For an umpire standing at the bowler's end, the uncertainty may increase significantly when a batsman is well forward (or batting outside the crease and playing forward) and the impact is relatively far from the stumps. As far as the mathematical calculation of the ball-tracking system goes, the uncertainty does not increase significantly. Given a point of impact, and given a trajectory up to the point of impact, the certainty with which the ball tracker can predict the path of the cricket ball does not change significantly whether the batsman is well forward (about 8ft from the stumps) or caught on the crease (4ft from the stumps). The ICC tried to factor this notion of uncertainty into ball-tracking predictions during the 2011 World Cup with the 2.5 metre rule - which is now a 3 metre rule and was recently applied in favour of Daniel Vettori at Hamilton.
The problem is complicated by the existence of "umpire's call", which applies to all situations that are deemed to be insufficiently clearly one or the other (hitting or missing, pitching in line or pitching outside leg, hitting in line, or hitting outside the line). It is not in dispute that when the ball-tracker produces an "umpire's call" result, it is describing an lbw appeal where the batsman is less clearly out than one in which it produces verdicts of "hitting", "pitching in line" and "impact in line". Yet sometimes "umpire's call" can result in an out decision if the umpire originally gave it out.
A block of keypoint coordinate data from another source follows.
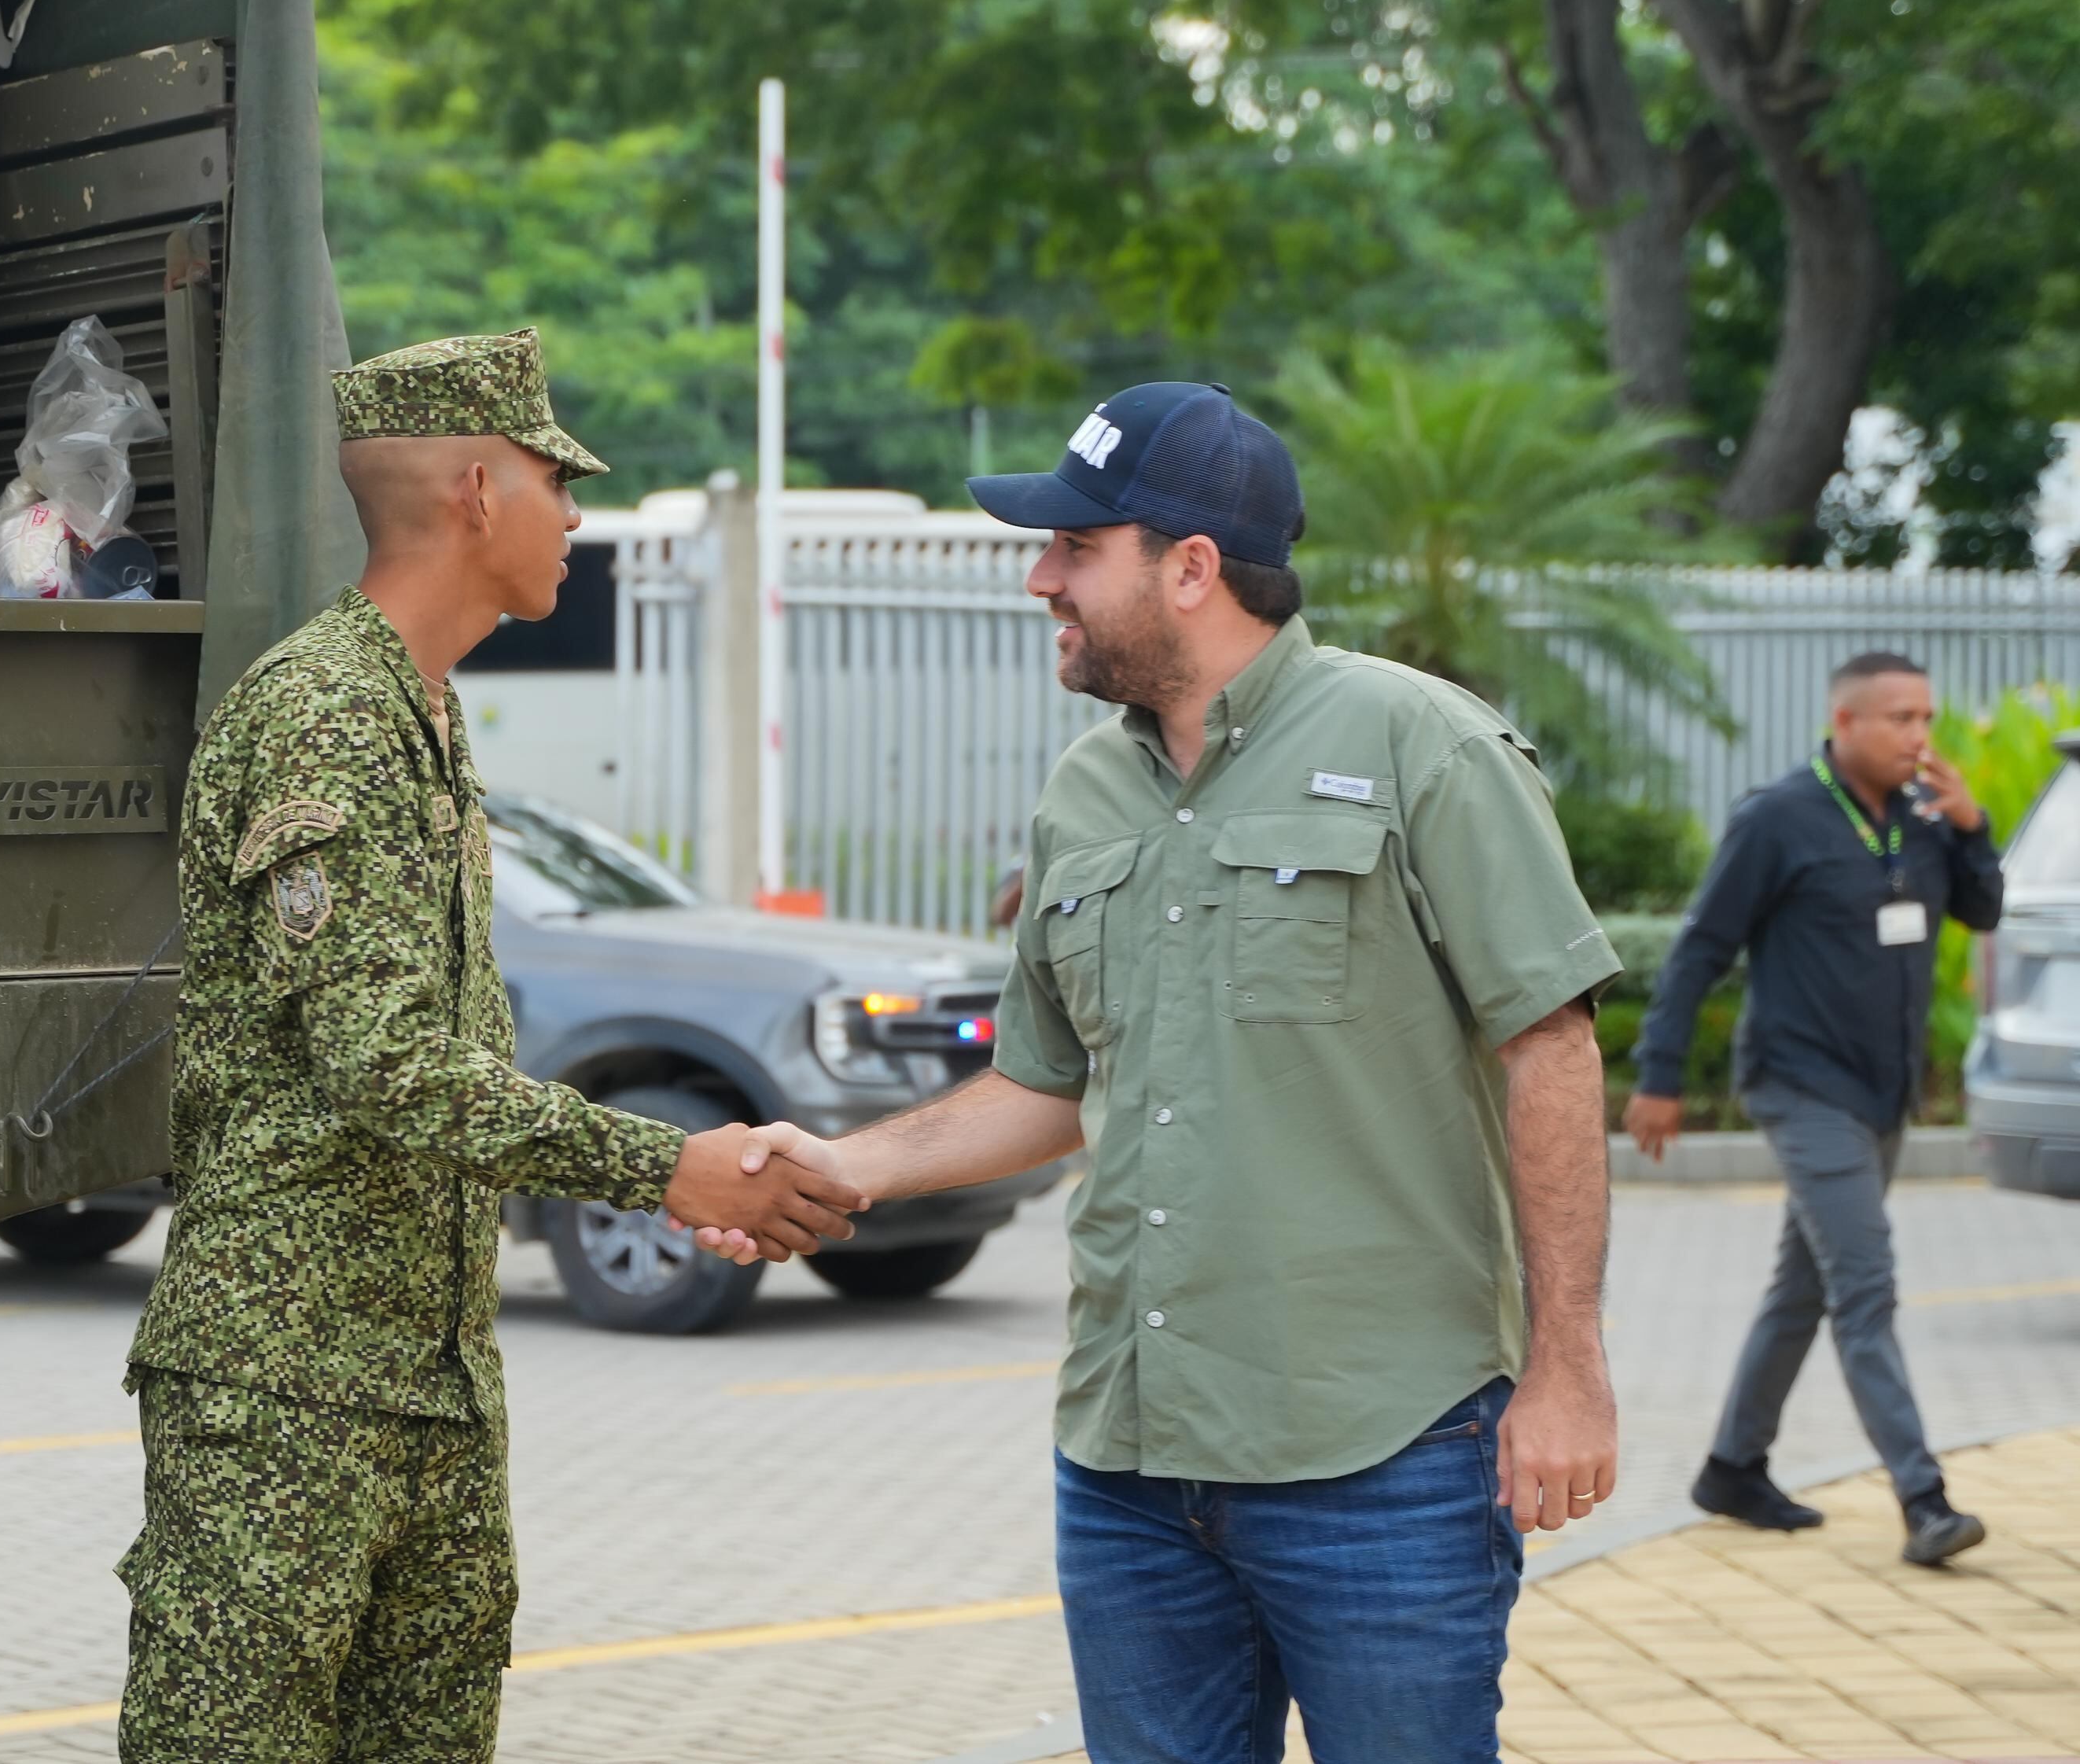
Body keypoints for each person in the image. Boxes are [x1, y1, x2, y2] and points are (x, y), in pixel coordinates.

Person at [711, 381, 1624, 1764]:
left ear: (1191, 568)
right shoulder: (1085, 792)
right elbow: (1050, 1079)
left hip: (1381, 1455)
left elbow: (1550, 1046)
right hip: (1130, 1468)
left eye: (1076, 548)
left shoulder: (1420, 744)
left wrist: (1569, 1369)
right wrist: (851, 1167)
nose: (1040, 578)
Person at [114, 328, 867, 1763]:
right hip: (291, 1384)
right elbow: (384, 1061)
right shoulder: (328, 711)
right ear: (474, 487)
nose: (575, 515)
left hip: (433, 1377)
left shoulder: (429, 712)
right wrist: (669, 1168)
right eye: (552, 479)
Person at [1628, 650, 2004, 1567]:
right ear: (1844, 723)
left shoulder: (1923, 819)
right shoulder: (1777, 818)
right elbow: (1697, 949)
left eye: (1926, 717)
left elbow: (1981, 912)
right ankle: (1924, 1499)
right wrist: (1659, 1075)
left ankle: (1730, 1467)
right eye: (1899, 719)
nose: (1919, 736)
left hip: (1884, 1092)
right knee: (1863, 1286)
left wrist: (1970, 826)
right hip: (1801, 1087)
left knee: (1801, 1287)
In some respects this makes sense. It gives primacy to the original decision. In a review system this is the correct thing to do. But what does this mean for the lbw law? It amounts to the reviewer saying, "I cannot confirm or deny the original decision. I'm not sure. It could go either way. So ignore me for now." Under the letter of the lbw law, this means that there is some chance that it is not out, and therefore the decision must be "not out". "I'm not sure" can only lead to an "out" decision if "I'm not sure" is ignored.
In the absence of ball-tracking, in marginal cases such as the ones that result in "umpire's call" verdicts from ball-tracking, it is reasonable to think that a given set of expert umpires might rule differently. Some umpires may be surer than others that an lbw can be given. This is reasonable. There must always be marginal cases with a law like the lbw on which experts will disagree. While "umpire's call" in the DRS preserves the primacy of the umpire's decision, it does so by ignoring its own conclusion about the appeal. Under the lbw law, any doubt must result in a "not out".